Provided text:
Start of Block

Studio album by Todrick Hall
- Released: March 28, 2018
- Recorded: 2017–2018
- Genres: Pop; hip hop soul; R&B; electropop;
- Length: 84:00
- Label: Self-released

Todrick Hall chronology
| Straight Outta Oz (2016) | Forbidden (2018) | Haus Party, Pt. 1 (2019) |

Singles from Forbidden
- "Ordinary Day" Released: March 14, 2018; "Dem Beats" Released: March 22, 2018;

= Forbidden (Todrick Hall album) =

Forbidden is the third solo album by American singer-songwriter and YouTube celebrity Todrick Hall with music produced by Jeeve Ducornet and wiidope, released on March 28, 2018.

==Composition==
Featured artists include Jade Novah, RuPaul, Brandy, Cynthia Erivo, Keala Settle, Tamar Braxton, Jenifer Lewis, Tiffany Haddish, Sheryl Lee Ralph, Bob the Drag Queen, Shangela, Tre Melvin, Kway, Nick Rashad Burroughs, Scotch Ellis Loring, Doug Spearman, and Cristian Anthony Fagins.

End of Block

Exercise data:
Start of Block

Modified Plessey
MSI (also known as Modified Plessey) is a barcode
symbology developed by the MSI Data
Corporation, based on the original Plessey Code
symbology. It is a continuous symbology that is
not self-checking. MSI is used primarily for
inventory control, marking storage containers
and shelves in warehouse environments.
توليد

End of Block
Start of Block

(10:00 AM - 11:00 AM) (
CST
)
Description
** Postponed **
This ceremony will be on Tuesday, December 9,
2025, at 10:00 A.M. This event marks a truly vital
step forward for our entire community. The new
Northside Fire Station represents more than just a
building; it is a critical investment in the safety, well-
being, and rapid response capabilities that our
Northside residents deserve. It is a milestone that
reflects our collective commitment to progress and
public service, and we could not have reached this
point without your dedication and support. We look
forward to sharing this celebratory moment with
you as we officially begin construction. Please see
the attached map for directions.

End of Block

Work order: Output the passage from the Forbidden album article exactly as it appears, from "Singles from Forbidden" to "March 28, 2018.".

Exercise answer:
Singles from Forbidden
- "Ordinary Day" Released: March 14, 2018; "Dem Beats" Released: March 22, 2018;

= Forbidden (Todrick Hall album) =

Forbidden is the third solo album by American singer-songwriter and YouTube celebrity Todrick Hall with music produced by Jeeve Ducornet and wiidope, released on March 28, 2018.